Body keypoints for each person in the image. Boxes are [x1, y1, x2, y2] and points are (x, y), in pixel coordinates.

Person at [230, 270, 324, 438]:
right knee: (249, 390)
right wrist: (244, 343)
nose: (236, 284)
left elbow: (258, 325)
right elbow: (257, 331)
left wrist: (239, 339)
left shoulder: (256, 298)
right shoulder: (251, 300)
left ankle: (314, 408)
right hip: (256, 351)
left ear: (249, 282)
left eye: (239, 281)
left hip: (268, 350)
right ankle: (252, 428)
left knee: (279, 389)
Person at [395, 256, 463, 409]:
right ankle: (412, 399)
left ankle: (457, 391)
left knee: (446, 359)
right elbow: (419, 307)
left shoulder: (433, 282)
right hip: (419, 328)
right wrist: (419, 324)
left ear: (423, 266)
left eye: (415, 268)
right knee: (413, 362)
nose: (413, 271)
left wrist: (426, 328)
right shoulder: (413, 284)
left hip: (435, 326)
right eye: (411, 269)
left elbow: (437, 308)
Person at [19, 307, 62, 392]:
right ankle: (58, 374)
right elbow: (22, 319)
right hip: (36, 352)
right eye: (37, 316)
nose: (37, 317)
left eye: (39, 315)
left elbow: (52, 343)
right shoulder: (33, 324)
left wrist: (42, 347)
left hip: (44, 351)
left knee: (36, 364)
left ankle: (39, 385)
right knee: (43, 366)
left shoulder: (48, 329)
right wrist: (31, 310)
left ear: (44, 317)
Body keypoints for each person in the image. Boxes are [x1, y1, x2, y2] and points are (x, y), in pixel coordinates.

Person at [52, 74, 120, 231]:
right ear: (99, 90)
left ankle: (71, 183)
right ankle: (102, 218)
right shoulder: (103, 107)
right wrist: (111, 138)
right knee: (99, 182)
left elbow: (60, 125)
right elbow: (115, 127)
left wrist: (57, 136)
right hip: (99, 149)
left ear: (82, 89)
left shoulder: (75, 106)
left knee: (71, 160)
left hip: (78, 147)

*-*-*

→ Task item
Each line in which the string "wrist" is found must be copied from the data.

→ Result
right wrist: (244, 343)
left wrist: (239, 339)
right wrist: (419, 324)
left wrist: (426, 328)
left wrist: (42, 347)
right wrist: (31, 310)
right wrist: (111, 138)
left wrist: (57, 136)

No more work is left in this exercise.